Paula Deen's Garden pea salad on the Food Network website is a simple pea salad recipe that takes 5 minutes to prepare. The recipe calls for very young peas by a reputable brand such as Le Sueur, and it makes four servings.
To prepare the pea salad, thoroughly wash and drain one 15-ounce can of young peas in a colander. Transfer the peas to a medium-sized mixing bowl, and toss in 2 to 3 tablespoons mayonnaise and 1/4 cup of chopped onions. Boil two eggs, and crumble them into the bowl. Toss all ingredients until the peas are thoroughly coated, seasoning to taste with freshly ground black pepper and salt. For a spicy touch, add some chopped pimento.

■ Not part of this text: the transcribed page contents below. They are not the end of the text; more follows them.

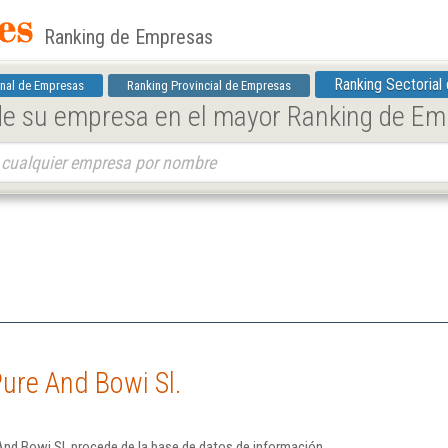
Ranking de Empresas
Ranking Sectorial
nal de Empresas
Ranking Provincial de Empresas
 de su empresa en el mayor Ranking de E
ure And Bowi Sl.
And Bowi Sl. procede de la base de datos de información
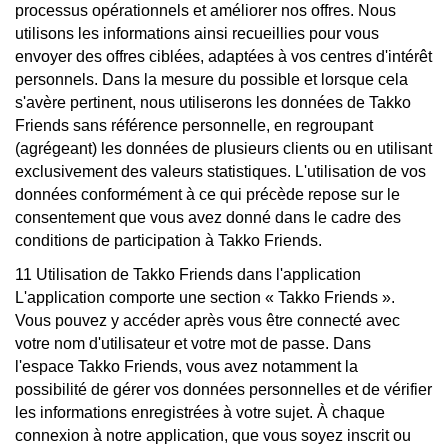
processus opérationnels et améliorer nos offres. Nous
utilisons les informations ainsi recueillies pour vous
envoyer des offres ciblées, adaptées à vos centres d'intérêt
personnels. Dans la mesure du possible et lorsque cela
s'avère pertinent, nous utiliserons les données de Takko
Friends sans référence personnelle, en regroupant
(agrégeant) les données de plusieurs clients ou en utilisant
exclusivement des valeurs statistiques. L'utilisation de vos
données conformément à ce qui précède repose sur le
consentement que vous avez donné dans le cadre des
conditions de participation à Takko Friends.
11 Utilisation de Takko Friends dans l'application
L'application comporte une section « Takko Friends ».
Vous pouvez y accéder après vous être connecté avec
votre nom d'utilisateur et votre mot de passe. Dans
l'espace Takko Friends, vous avez notamment la
possibilité de gérer vos données personnelles et de vérifier
les informations enregistrées à votre sujet. À chaque
connexion à notre application, que vous soyez inscrit ou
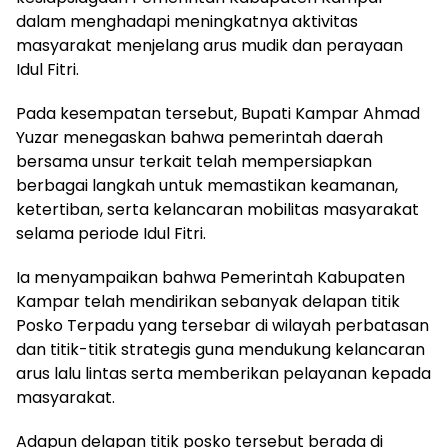
dalam menghadapi meningkatnya aktivitas
masyarakat menjelang arus mudik dan perayaan
Idul Fitri.
Pada kesempatan tersebut, Bupati Kampar Ahmad
Yuzar menegaskan bahwa pemerintah daerah
bersama unsur terkait telah mempersiapkan
berbagai langkah untuk memastikan keamanan,
ketertiban, serta kelancaran mobilitas masyarakat
selama periode Idul Fitri.
Ia menyampaikan bahwa Pemerintah Kabupaten
Kampar telah mendirikan sebanyak delapan titik
Posko Terpadu yang tersebar di wilayah perbatasan
dan titik-titik strategis guna mendukung kelancaran
arus lalu lintas serta memberikan pelayanan kepada
masyarakat.
Adapun delapan titik posko tersebut berada di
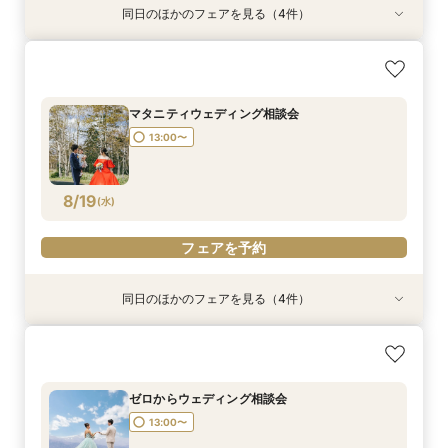
同日のほかのフェアを見る（4件）
ゆったり平日相談会
パパママウェディング相談会
少人数ウェディング相談会
フォトウェディング相談会
所要時間：2時間程度
13:00〜
13:00〜
13:00〜
13:00〜
マタニティウェディング相談会
13:00〜
8/17
8/17
8/17
8/17
(
(
(
(
月
月
月
月
)
)
)
)
フェアを予約
フェアを予約
フェアを予約
フェアを予約
8/19
(
水
)
フェアを予約
同日のほかのフェアを見る（4件）
ゆったり平日相談会
パパママウェディング相談会
少人数ウェディング相談会
フォトウェディング相談会
所要時間：2時間程度
13:00〜
13:00〜
13:00〜
13:00〜
ゼロからウェディング相談会
13:00〜
8/19
8/19
8/19
8/19
(
(
(
(
水
水
水
水
)
)
)
)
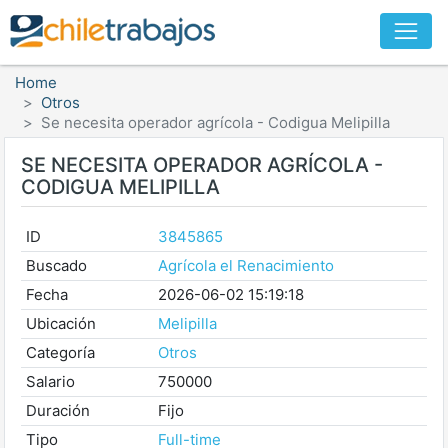
Home
Otros
Se necesita operador agrícola - Codigua Melipilla
SE NECESITA OPERADOR AGRÍCOLA -
CODIGUA MELIPILLA
ID
3845865
Buscado
Agrícola el Renacimiento
Fecha
2026-06-02 15:19:18
Ubicación
Melipilla
Categoría
Otros
Salario
750000
Duración
Fijo
Tipo
Full-time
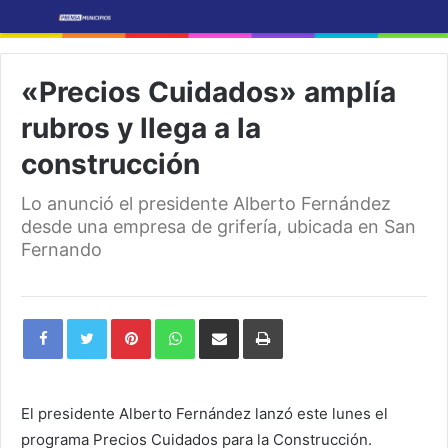
«Precios Cuidados» amplía
rubros y llega a la
construcción
Lo anunció el presidente Alberto Fernández
desde una empresa de grifería, ubicada en San
Fernando
Pinterest
WhatsApp
Share
Print
via
Email
El presidente Alberto Fernández lanzó este lunes el
programa Precios Cuidados para la Construcción.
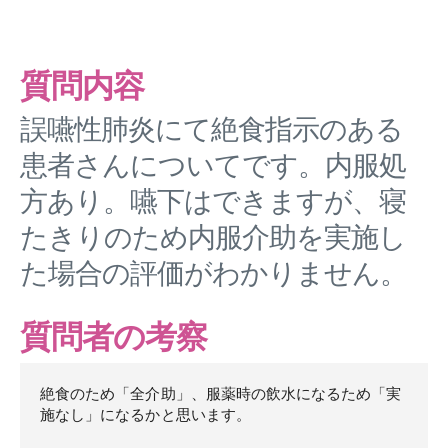
質問内容
誤嚥性肺炎にて絶食指示のある
患者さんについてです。内服処
方あり。嚥下はできますが、寝
たきりのため内服介助を実施し
た場合の評価がわかりません。
質問者の考察
絶食のため「全介助」、服薬時の飲水になるため「実
施なし」になるかと思います。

Serve the pea salad as a side dish on a bed of salad to replace egg or potato salad. If bringing the pea salad to a picnic or pot luck, keep it cold longer by replacing the canned peas with frozen peas. Recipe reviewers recommend adding chopped celery for some extra crunch or bacon crumbles and shredded cheese for additional flavor. Also feel free to add a dash of vinegar, chopped asparagus, chopped lettuce, chopped parsley or finely minced garlic. For a zestier salad, replace the mayonnaise with buttermilk ranch dressing.